Elfriede Jelinek im Fleische.

Dieses enorme Glück, das Die Dschungel erfaßte, als sie Jürgen Lentes („Weißt du, wer den Literatur-Nobelpreis kriegt?“ – es war da gerade nach ein Uhr mittags, wir standen bei dielmann am Stand herum) und keine zwei Minuten später, aus Berlin, Justitiar Lethen anrief: „Die Jelinek bekommt den Nobelpreis für Literatur.“ Zeitgleich riefen z w e i auf, laut, der eine jubelnd, ANH, die andre, Iris Radisch, in einem Café und voller Entsetzen. „Das gibt es nicht!“ sagten die Freunde. „Das kann gar nicht sein“, hieß es am nächsten, am übernächsten Stand. Und ANH rief: „Ich muß meinen Lektor suchen!“ und brauste, schwebte, schoß hinweg, die ungeheure, die herrliche Nachricht verbreitend, bei marebuch, bei den Horen, den Journalisten, die er traf auf seinem Weg hinüber zum Berlin Verlag. Es war ein solches Zeichen! Den ganzen Tag über lachte er nur und fiel seinem Lektor dann um den Hals – den großen Mann hatte man aus dem Laumer herkarren müssen, da ihm nicht so nach Messe gewesen war.
Nun grämen sie sich, die Damen und Herren Literaturkritikaster, die über Jahre Jelineks Arbeit denunziert hatten, nun standen sie endlich einmal im Regen. Margaret Atwood, das hätten sie goutiert, und John Updike, Philip Roth, sogar die Mayröcker noch – – dann hätte man wichtig dastehen können, die alte Dame, w e i l alt, ist ja bequem unterdessen, und die anderen sind so handlich sentimental, da mag man sich hineinlegen mögen, da mag man auch Walzer mit tanzen…. aber Jelinek?: Die tritt einem doch dauernd vors Schienbein, die hält sich an keine Regel des Betriebs, nicht sprachlich, nicht über den Inhalt vermittelt, persönlich schon gar nicht… eine Wütende, Wütige, eine Zicke voller Männerhaß, eine Ästhetin der Sprachwut, Literatur-Amazone fürwahr: unerbittlich steht sie im Krieg. Diese Entscheidung des schwedischen Komitees war ein solches Fest für Die Dschungel! Man muß beharren, muß durchhalten, darf sich nicht betriebslinks, betriebsrechts anpassen wollen und schon gar nicht in der Mitte. Muß unverrückbar selbst gegen die Leser bleiben, die man darum nicht hat oder nur in geringer Zahl… darf nicht auf Einnahmen schielen, nicht den Agenten entgegenkommen, mal etwas „Positives“ schreiben, damit der Umsatz stimmt… und dastehen klar und konturiert, nicht korrumpierbar auch gegenüber Gerichtsvollziehern, Finanzamtsbeamten, den Kontobewegten. D a s bedeutet dieser Preis: Es lohnt sich die poetische Kompromißlosigkeit. Ob man Jelineks Dichtung mag oder nicht, das spielt gar keine Rolle. Ausgezeichnet wurde eine, die ästhetisch absolut rechtschaffen ist. Und besessen. Wem es auf Kunst ankommt, der darf – der m u ß – in diesem Jahr feiern.
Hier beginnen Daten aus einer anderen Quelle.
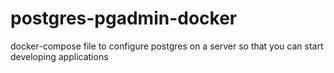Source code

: # postgres-pgadmin-docker
docker-compose file to configure postgres on a server so that you can start developing applications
Nun steckt die Jelinek den Betrieblern im Fleische, und sie kriegen diesen Stachel nie mehr heraus. Literarhistorisch gesehen weht an diesem Stachel und verwest, aber untot für immer, ihr eigener Name.

[„Bitte schickt uns 100 Mark, wir konnten wieder nichts zum Frühstücken kaufen“, schrieben Jelinek und Pilz an Rowohlt vor Jahren, da übersetzten sie Pynchons Gravity’s Rainbow – auch d a s ist, tatsächlich, zu erzählen, damit klar wird, welche ökonomischen Folgen es auch heute noch hat, ist e i n e r, sind z w e i konsequent.]